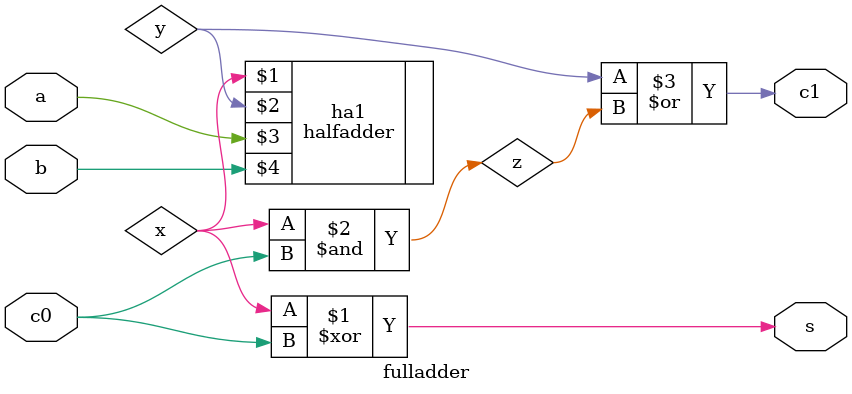
<source format=v>
`timescale 1ns / 1ps
module fulladder(s,c1,a,b,c0);
		input a,b,c0;
		output s,c1;
		wire x,y,z;
		halfadder ha1(x,y,a,b);
		xor u2(s,x,c0);
		and u3(z,x,c0);
		or u4 (c1,y,z);
endmodule

</source>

● **DIRECTIONS**
Print the entries above exactly, taking out only the pictures.

● **ANSWER AREA**
<source format=v>
`timescale 1ns / 1ps
module fulladder(s,c1,a,b,c0);
		input a,b,c0;
		output s,c1;
		wire x,y,z;
		halfadder ha1(x,y,a,b);
		xor u2(s,x,c0);
		and u3(z,x,c0);
		or u4 (c1,y,z);
endmodule

</source>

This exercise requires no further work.